3. Il ressort des pièces du dossier que l'Office français de protection des réfugiés et apatrides a, dans un courrier en date du 22 janvier 2021, reconnu avoir enregistré à tort la demande du requérant déposée le 7 janvier 2021 comme une demande de réexamen de sa demande d'asile alors même qu'un recours était toujours pendant devant la Cour nationale du droit d'asile. Dès lors, la directrice de l'OFII, qui a refusé d'accorder les conditions matérielles d'accueil au requérant au motif que ce dernier avait déposé une demande de réexamen au sens des dispositions précitées, a entaché sa décision d'une erreur de fait et d'une erreur de droit.

4. Par suite, et sans qu'il ait lieu de procéder aux substitutions de base légale et de motif demandées par l'OFII dès lors que cette demande vise à substituer à la décision de refus, une autre décision, à savoir une décision de refus de rétablissement des conditions matérielles d'accueil, le requérant est fondé à demander l'annulation de la décision du 7 janvier 2021.

5. Il résulte de ce qui précède, et sans qu'il soit besoin d'examiner les autres moyens de la requête, que la décision du 7 janvier 2021 par laquelle la directrice territoriale de l'OFII a refusé d'octroyer au requérant le bénéfice des conditions matérielles d'accueil doit être annulée.

Sur les conclusions aux fins d'injonction :

6. Aux termes de l'article L. 911-2 du code de justice administrative : " Lorsque sa décision implique nécessairement qu'une personne morale de droit public ou un organisme de droit privé chargé de la gestion d'un service public prenne à nouveau une décision après une nouvelle instruction, la juridiction, saisie de conclusions en ce sens, prescrit, par la même décision juridictionnelle, que cette nouvelle décision doit intervenir dans un délai déterminé. / La juridiction peut également prescrire d'office l'intervention de cette nouvelle décision. ".

7. Il y a lieu, dans les circonstances de l'espèce, d'enjoindre à l'OFII de réexaminer la situation de M. A dans un délai d'un mois à compter de la notification du présent jugement. Il n'y a pas lieu, en revanche, d'assortir cette injonction d'une astreinte.

Sur les conclusions présentées au titre des articles L. 761-1 du code de justice administrative et 37 de la loi du 10 juillet 1991 :

8. Il y a lieu, sous réserve que Me Snoeckx, avocate de M. A, renonce, le cas échéant, à percevoir la somme correspondant à la part contributive de l'État, de mettre à la charge de l'OFII le versement à Me Snoeckx de la somme de 1 000 euros hors taxe.

D E C I D E :

Article 1 : La décision du 7 janvier 2021 par laquelle la directrice territoriale de l'Office français de l'immigration et de l'intégration a refusé d'octroyer à M. A le bénéfice des conditions matérielles d'accueil est annulée.

Article 2 : Il est enjoint à l'Office français de l'immigration et de l'intégration de procéder au réexamen de la demande de M. A dans un délai d'un mois à compter de la notification du présent jugement.

Article 3 : L'OFII versera à Me Snoeckx la somme de 1 000 euros hors taxes, en application de l'article L. 761-1 du code de justice administrative et de l'article 37 de la loi du 10 juillet 1991, sous réserve que cette avocate renonce à percevoir la somme correspondant à la part contributive de l'Etat.

Article 4 : Le présent jugement sera notifié à M. B A, à Me Snoeckx et à l'Office français de l'immigration et de l'intégration. Copie en sera adressée au ministre de l'intérieur.

Délibéré après l'audience du 27 juin 2023, à laquelle siégeaient :

M. Richard, président,

Mme Kalt, première conseillère,

Mme Eymaron, conseillère.

Rendu public par mise à disposition au greffe le 18 juillet 2023.

La première assesseure,

L. Kalt

Le président rapporteur,

M. Richard

Le greffier,

J. Brosé

La République mande et ordonne au ministre de l'intérieur, en ce qui le concerne ou à tous commissaires de justice à ce requis en ce qui concerne les voies de droit commun contre les parties privées, de pourvoir à l'exécution de la présente décision.

*DONNÉES SOURCES*:
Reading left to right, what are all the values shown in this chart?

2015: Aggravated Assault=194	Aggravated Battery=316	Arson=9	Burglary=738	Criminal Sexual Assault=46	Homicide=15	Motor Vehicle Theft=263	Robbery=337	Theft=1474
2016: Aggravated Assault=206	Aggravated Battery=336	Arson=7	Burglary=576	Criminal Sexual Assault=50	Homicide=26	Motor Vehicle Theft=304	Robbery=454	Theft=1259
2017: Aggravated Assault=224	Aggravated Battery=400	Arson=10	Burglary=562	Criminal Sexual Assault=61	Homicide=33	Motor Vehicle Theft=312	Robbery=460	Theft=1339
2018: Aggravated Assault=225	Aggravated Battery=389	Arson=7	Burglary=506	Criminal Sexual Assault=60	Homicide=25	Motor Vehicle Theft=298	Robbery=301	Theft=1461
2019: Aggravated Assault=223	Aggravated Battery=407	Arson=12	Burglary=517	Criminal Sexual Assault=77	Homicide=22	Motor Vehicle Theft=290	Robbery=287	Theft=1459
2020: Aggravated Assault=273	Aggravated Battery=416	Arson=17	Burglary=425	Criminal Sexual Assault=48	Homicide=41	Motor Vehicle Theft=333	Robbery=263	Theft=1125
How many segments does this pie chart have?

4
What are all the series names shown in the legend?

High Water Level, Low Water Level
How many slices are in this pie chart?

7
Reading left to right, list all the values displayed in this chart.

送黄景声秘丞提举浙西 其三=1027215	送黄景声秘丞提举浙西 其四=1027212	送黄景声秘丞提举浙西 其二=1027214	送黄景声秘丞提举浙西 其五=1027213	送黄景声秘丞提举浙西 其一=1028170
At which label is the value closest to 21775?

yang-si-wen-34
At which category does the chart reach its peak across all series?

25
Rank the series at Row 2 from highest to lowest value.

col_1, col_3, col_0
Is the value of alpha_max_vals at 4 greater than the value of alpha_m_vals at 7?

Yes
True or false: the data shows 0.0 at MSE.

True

*ÉNONCÉ*: D'après l'extrait du jugement, dans quel délai l'OFII doit-il réexaminer la demande de M. A ?

*RÉPONSE*: Dans un délai d'un mois à compter de la notification du présent jugement.